[Consigna 1]
Responde estas preguntas sobre el fragmento acerca de los errores al emprender:
(a) ¿Qué cargo ocupa Joan Albà en Oryon Universal?
(b) Según el experto de Oryon Universal, ¿qué habría que hacer al empezar a la inversa?
(c) ¿En qué documento es trascendental dejar definidos los roles y la dedicación de cada trabajador?
[Consigna 2]
Cita del fragmento acerca de los errores al emprender el pasaje que comienza en "Es común apostar" y termina en "desplazar la competencia.".

Nadie dijo que emprender iba a ser fácil. Que se lo digan a Steve Jobs o Bill Gates, que en sus inicios sufrieron varias pérdidas económicas. El caso es que cometer errores es común, aún más, en los profesionales que emprenden por primera vez. Joan Albà, Corporate Relations & Mentoring & Partner de Oryon Universal, destaca los principales errores:

Pensar solo en la idea y olvidarse del resto

Es común apostar por un producto y creer que es tan bueno que rápidamente se expenderá en los mercados y crecerá a una velocidad vertiginosa, por arte de magia. No obstante, en la mayoría de casos se trata de una solución de poco valor para resolver un problema. Es más, sin una ventaja competitiva para desplazar la competencia.

Para el experto de Oryon Universal tendría que empezarse a la inversa, es decir, “analizar el mercado, ver los problemas, las soluciones y si es necesario que aparezca el producto”. Y es que la idea no lo es todo. Es necesario que el mercado lo adquiera, conseguir tracción y a la vez diferenciarse de la competencia.

Diseñar un equipo con compañeros de la universidad o amigos

¿Cuántas veces hemos oído historias de startups y empresas que han empezado en un bar? ¿Y las de un grupo de amigos de la universidad que se ha unido para diseñar un producto disruptivo? Es muy importante que el equipo de una startup esté formado por perfiles distintos y que a la vez  puedan complementarse.

Por ejemplo, que un grupo de ingenieros diseñe un prototipo rompedor en el mercado parece una idea muy acertada, pero es esencial que haya un miembro del equipo con dotes comerciales, financieros o de marketing. Asimismo, otro punto que cabe destacar, son los roles de cada trabajador y la dedicación que asuman en ello. Es trascendental dejarlo definido en el pacto de socios, ya que en un futuro puede suponer un motivo de tensiones en el seno del equipo.

[Muestra de datos]
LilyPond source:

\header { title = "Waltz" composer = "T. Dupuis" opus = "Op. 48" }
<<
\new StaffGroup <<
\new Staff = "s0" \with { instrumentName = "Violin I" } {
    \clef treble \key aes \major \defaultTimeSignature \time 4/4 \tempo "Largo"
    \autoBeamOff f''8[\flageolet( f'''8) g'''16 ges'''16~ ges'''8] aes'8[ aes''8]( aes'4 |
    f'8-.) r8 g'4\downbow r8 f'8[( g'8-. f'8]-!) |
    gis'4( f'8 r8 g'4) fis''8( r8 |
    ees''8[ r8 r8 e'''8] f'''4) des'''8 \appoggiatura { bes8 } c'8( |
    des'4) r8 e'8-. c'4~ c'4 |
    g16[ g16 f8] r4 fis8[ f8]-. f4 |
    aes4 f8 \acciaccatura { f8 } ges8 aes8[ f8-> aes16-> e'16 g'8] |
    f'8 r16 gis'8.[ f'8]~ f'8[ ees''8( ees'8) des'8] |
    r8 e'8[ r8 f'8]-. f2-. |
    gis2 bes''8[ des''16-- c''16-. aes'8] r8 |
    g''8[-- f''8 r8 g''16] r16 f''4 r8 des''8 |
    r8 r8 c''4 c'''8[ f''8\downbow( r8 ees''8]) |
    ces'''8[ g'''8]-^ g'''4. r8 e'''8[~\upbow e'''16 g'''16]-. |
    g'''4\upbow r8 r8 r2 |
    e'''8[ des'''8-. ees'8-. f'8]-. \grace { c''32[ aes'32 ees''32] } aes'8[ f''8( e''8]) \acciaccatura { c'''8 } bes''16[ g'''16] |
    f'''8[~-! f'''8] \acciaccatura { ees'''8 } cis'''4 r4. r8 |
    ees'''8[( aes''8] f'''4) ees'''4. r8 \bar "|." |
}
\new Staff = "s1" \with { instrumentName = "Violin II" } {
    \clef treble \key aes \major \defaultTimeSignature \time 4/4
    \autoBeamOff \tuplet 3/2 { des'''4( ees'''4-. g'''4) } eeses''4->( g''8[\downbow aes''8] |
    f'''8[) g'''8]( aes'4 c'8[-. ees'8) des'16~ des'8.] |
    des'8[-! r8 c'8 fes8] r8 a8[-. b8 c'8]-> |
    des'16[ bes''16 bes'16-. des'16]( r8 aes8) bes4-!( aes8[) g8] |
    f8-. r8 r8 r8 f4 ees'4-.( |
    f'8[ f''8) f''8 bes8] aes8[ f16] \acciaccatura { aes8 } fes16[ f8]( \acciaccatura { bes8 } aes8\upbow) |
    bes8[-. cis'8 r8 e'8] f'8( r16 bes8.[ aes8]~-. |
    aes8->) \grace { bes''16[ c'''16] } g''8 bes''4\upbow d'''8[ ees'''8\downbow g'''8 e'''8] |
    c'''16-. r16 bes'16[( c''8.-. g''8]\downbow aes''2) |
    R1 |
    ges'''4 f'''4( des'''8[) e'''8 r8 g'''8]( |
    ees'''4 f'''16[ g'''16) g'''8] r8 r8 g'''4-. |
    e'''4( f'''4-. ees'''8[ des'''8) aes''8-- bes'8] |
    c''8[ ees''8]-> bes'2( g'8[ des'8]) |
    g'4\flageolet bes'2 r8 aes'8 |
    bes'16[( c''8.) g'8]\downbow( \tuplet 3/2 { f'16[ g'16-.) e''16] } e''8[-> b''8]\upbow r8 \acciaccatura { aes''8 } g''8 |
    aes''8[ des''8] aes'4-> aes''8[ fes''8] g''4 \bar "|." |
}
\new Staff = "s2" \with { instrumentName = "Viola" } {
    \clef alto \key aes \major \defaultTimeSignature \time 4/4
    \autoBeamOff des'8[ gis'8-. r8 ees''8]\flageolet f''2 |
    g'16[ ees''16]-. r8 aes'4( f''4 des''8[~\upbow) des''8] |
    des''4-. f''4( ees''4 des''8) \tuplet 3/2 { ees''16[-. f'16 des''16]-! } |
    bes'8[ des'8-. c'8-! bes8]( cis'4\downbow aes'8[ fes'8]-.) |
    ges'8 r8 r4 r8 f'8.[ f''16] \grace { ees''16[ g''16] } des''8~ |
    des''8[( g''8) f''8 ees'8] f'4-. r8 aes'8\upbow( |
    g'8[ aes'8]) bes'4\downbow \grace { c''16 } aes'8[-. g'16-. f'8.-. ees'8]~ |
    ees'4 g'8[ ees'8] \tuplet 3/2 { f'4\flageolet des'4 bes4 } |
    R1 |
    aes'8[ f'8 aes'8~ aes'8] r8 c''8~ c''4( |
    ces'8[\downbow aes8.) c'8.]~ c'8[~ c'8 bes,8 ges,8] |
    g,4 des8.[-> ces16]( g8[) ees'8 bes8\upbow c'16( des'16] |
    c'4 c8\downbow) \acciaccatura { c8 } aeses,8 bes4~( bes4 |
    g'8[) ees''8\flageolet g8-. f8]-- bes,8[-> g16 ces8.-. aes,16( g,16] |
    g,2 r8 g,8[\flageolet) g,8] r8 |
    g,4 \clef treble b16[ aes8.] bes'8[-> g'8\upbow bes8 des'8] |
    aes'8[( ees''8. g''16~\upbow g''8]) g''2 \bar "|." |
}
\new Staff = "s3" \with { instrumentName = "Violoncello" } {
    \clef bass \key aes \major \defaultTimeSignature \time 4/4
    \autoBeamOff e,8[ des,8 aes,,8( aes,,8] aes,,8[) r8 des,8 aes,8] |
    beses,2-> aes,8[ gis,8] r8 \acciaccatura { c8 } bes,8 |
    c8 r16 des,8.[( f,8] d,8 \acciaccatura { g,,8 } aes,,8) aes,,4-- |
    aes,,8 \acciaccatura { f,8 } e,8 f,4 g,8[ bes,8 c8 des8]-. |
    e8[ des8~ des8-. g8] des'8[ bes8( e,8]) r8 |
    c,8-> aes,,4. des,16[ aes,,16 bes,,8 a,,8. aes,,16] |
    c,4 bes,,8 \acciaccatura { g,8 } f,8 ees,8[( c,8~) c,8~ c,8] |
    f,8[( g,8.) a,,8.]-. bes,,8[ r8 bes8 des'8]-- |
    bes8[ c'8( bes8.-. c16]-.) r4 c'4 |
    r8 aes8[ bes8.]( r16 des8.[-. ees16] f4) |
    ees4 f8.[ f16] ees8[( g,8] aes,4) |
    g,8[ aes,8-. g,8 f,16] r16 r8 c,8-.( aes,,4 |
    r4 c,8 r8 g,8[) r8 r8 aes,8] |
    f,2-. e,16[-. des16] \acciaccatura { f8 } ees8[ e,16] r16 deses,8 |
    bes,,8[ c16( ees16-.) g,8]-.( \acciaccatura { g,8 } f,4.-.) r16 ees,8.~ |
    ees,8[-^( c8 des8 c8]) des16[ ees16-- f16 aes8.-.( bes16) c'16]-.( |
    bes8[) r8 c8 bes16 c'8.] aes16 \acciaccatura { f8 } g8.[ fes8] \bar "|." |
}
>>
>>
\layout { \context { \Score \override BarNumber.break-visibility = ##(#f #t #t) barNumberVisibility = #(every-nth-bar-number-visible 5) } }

[Respuesta 1]
(a) Corporate Relations & Mentoring & Partner.
(b) Analizar el mercado, ver los problemas, las soluciones y si es necesario que aparezca el producto.
(c) En el pacto de socios.

[Respuesta 2]
Es común apostar por un producto y creer que es tan bueno que rápidamente se expenderá en los mercados y crecerá a una velocidad vertiginosa, por arte de magia. No obstante, en la mayoría de casos se trata de una solución de poco valor para resolver un problema. Es más, sin una ventaja competitiva para desplazar la competencia.